§ EXERCISE DETAILS: Output, word for word, the span of lines that starts at the one containing "spermatozoïdes dans l’échantillon, un" and ends at the last line of the records.

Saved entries
**********

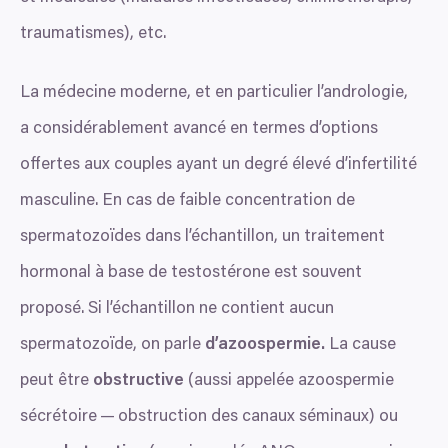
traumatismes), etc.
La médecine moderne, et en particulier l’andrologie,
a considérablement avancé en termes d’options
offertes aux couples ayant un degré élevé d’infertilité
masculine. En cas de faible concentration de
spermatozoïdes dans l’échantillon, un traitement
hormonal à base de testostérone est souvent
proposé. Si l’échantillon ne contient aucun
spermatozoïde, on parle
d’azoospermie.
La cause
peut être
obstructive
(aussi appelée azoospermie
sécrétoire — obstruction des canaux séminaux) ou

**********

§ EXPECTED OUTPUT:
spermatozoïdes dans l’échantillon, un traitement
hormonal à base de testostérone est souvent
proposé. Si l’échantillon ne contient aucun
spermatozoïde, on parle
d’azoospermie.
La cause
peut être
obstructive
(aussi appelée azoospermie
sécrétoire — obstruction des canaux séminaux) ou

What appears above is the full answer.